◆ ABOUT THIS EXERCISE
Can you output, unchanged, the lines of the records starting with the line that contains "Z=-57.8(0.00%) | Like=-54.74..-11.90" and ending with the line that contains "remainder_fraction=100.0000%, Lmin=-53.82, Lmax=-11.90", including both of those lines?

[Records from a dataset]
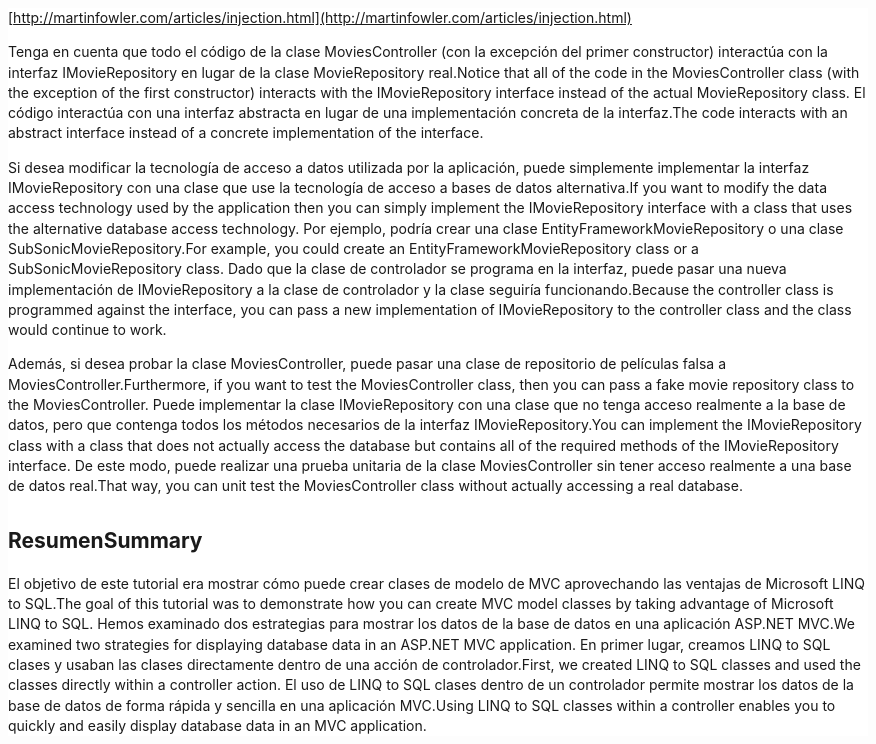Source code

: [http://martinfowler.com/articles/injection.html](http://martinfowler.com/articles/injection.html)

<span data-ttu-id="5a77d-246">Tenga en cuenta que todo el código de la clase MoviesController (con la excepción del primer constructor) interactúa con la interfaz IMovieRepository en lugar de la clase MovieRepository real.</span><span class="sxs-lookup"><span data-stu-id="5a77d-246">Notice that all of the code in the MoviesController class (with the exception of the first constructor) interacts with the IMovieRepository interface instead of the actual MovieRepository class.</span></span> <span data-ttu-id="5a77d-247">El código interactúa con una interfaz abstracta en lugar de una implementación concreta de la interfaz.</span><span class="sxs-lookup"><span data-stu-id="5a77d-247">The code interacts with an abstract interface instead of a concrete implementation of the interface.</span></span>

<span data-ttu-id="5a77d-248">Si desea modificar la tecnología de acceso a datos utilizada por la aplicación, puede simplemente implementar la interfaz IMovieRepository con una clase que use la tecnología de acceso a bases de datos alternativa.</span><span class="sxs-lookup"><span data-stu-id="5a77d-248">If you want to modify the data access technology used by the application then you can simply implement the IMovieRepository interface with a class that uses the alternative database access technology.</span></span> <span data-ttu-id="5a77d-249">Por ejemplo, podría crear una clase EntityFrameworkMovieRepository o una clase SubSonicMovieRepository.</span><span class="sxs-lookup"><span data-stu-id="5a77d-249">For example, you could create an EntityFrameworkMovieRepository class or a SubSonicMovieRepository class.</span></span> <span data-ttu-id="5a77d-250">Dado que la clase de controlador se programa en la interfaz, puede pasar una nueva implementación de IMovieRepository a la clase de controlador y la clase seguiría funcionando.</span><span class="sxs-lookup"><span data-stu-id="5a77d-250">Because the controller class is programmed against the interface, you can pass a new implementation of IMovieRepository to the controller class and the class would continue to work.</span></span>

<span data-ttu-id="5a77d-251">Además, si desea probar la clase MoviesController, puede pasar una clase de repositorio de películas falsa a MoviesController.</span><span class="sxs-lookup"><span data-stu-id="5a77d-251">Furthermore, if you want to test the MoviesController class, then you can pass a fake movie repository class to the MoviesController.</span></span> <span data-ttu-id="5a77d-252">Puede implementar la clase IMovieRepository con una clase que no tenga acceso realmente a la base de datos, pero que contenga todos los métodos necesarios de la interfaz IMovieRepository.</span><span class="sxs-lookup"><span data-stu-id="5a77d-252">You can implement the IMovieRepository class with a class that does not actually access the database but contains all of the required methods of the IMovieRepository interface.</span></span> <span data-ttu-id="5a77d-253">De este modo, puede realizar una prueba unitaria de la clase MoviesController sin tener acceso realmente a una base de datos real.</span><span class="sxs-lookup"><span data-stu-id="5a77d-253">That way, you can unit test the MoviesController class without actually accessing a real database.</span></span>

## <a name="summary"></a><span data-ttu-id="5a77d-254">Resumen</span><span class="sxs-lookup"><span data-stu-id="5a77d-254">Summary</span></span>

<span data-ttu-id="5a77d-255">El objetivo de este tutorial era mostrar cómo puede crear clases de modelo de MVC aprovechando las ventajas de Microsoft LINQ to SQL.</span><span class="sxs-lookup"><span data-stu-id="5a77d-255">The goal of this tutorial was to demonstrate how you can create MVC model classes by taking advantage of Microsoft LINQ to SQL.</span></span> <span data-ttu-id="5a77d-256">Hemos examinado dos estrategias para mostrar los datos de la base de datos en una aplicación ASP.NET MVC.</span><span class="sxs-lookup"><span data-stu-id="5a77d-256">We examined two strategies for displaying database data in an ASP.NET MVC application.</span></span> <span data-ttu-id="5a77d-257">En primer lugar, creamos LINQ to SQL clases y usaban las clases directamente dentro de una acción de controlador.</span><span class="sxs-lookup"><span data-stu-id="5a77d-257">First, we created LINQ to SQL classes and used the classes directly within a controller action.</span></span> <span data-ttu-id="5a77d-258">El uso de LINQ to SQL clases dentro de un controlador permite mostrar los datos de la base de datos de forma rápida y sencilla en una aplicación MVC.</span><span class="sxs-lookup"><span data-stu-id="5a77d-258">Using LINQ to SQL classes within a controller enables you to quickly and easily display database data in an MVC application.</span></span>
...
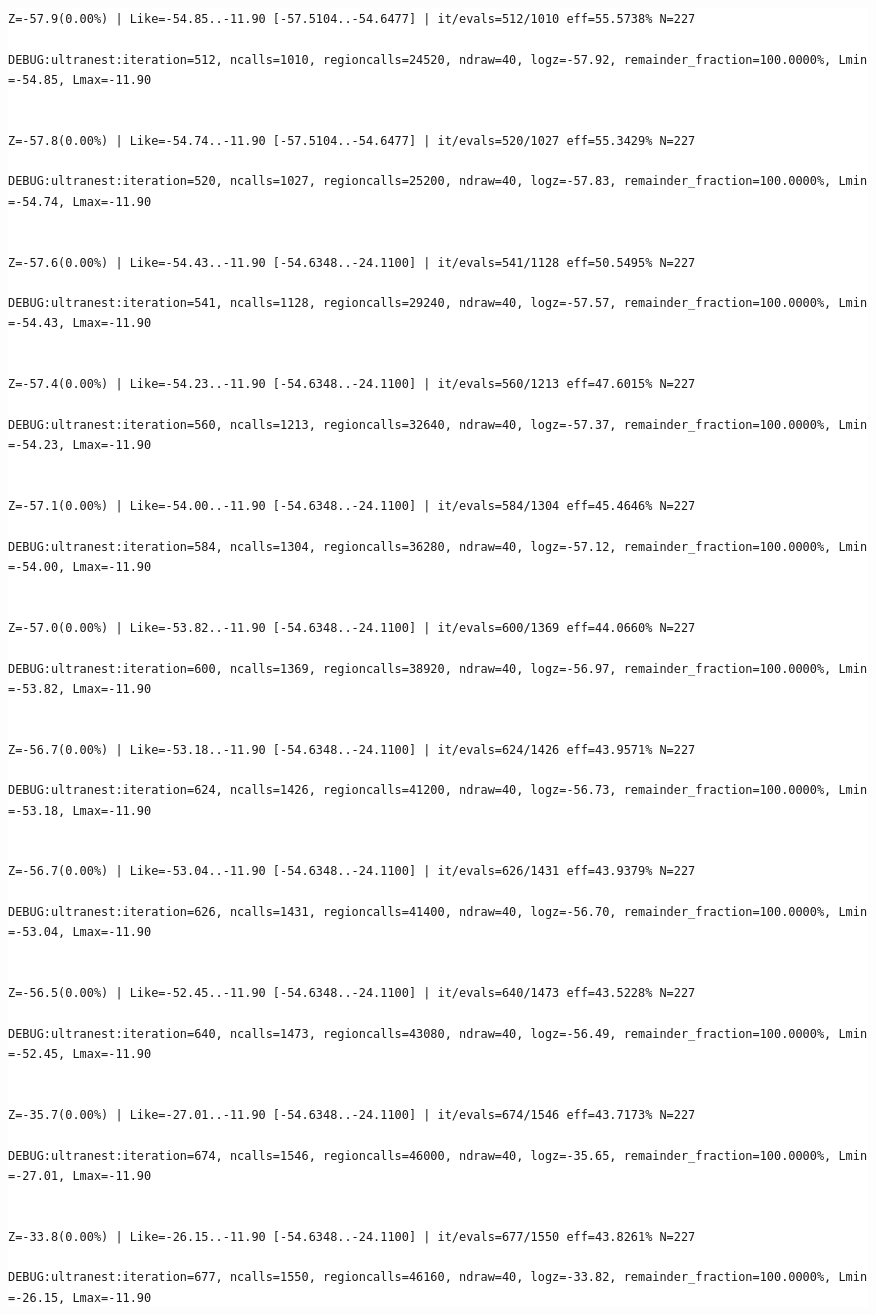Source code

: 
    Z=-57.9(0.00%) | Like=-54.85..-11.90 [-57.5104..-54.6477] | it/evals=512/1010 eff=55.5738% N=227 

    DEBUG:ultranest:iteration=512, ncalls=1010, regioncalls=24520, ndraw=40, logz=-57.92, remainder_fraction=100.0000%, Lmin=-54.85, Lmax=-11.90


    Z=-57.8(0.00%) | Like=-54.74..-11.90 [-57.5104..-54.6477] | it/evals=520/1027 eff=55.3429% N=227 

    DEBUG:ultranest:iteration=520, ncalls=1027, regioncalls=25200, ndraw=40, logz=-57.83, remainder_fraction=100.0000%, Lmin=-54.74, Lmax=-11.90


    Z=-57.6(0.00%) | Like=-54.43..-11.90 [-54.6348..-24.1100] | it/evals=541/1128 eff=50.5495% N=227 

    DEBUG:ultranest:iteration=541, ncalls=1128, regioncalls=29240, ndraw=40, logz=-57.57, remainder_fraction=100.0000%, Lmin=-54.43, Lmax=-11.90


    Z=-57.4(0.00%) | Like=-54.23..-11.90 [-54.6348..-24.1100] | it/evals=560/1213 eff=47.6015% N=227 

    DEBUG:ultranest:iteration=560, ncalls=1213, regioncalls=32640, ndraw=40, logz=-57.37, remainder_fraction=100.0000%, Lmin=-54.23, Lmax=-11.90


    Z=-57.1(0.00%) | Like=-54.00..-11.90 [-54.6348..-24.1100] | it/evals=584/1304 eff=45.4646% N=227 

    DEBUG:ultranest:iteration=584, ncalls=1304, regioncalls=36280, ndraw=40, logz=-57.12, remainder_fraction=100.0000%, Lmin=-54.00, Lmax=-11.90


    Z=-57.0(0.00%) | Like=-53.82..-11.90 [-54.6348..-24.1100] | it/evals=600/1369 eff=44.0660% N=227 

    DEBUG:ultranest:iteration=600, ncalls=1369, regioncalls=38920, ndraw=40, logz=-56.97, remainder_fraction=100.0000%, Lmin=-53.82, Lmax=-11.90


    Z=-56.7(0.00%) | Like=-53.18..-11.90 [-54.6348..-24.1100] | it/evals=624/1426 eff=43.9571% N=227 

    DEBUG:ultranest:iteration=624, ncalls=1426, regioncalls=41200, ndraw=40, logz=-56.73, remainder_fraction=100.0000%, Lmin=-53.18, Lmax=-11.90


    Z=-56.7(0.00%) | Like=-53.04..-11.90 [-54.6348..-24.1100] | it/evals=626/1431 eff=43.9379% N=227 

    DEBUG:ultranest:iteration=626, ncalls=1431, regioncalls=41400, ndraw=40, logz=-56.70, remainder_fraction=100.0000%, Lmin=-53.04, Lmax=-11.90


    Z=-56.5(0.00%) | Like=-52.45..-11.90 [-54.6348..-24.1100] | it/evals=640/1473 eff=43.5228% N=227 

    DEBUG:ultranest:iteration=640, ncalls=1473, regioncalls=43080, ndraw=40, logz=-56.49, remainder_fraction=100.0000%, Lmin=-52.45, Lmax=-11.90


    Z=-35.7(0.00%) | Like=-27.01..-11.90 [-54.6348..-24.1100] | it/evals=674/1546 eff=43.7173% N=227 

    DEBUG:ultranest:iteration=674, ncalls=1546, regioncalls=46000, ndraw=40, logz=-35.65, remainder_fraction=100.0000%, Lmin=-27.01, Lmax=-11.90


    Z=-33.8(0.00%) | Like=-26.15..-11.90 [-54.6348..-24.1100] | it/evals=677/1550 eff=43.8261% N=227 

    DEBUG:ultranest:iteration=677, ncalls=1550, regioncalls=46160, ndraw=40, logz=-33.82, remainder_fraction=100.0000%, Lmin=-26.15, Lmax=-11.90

◆ RESPONSE AREA
    Z=-57.8(0.00%) | Like=-54.74..-11.90 [-57.5104..-54.6477] | it/evals=520/1027 eff=55.3429% N=227 

    DEBUG:ultranest:iteration=520, ncalls=1027, regioncalls=25200, ndraw=40, logz=-57.83, remainder_fraction=100.0000%, Lmin=-54.74, Lmax=-11.90


    Z=-57.6(0.00%) | Like=-54.43..-11.90 [-54.6348..-24.1100] | it/evals=541/1128 eff=50.5495% N=227 

    DEBUG:ultranest:iteration=541, ncalls=1128, regioncalls=29240, ndraw=40, logz=-57.57, remainder_fraction=100.0000%, Lmin=-54.43, Lmax=-11.90


    Z=-57.4(0.00%) | Like=-54.23..-11.90 [-54.6348..-24.1100] | it/evals=560/1213 eff=47.6015% N=227 

    DEBUG:ultranest:iteration=560, ncalls=1213, regioncalls=32640, ndraw=40, logz=-57.37, remainder_fraction=100.0000%, Lmin=-54.23, Lmax=-11.90


    Z=-57.1(0.00%) | Like=-54.00..-11.90 [-54.6348..-24.1100] | it/evals=584/1304 eff=45.4646% N=227 

    DEBUG:ultranest:iteration=584, ncalls=1304, regioncalls=36280, ndraw=40, logz=-57.12, remainder_fraction=100.0000%, Lmin=-54.00, Lmax=-11.90


    Z=-57.0(0.00%) | Like=-53.82..-11.90 [-54.6348..-24.1100] | it/evals=600/1369 eff=44.0660% N=227 

    DEBUG:ultranest:iteration=600, ncalls=1369, regioncalls=38920, ndraw=40, logz=-56.97, remainder_fraction=100.0000%, Lmin=-53.82, Lmax=-11.90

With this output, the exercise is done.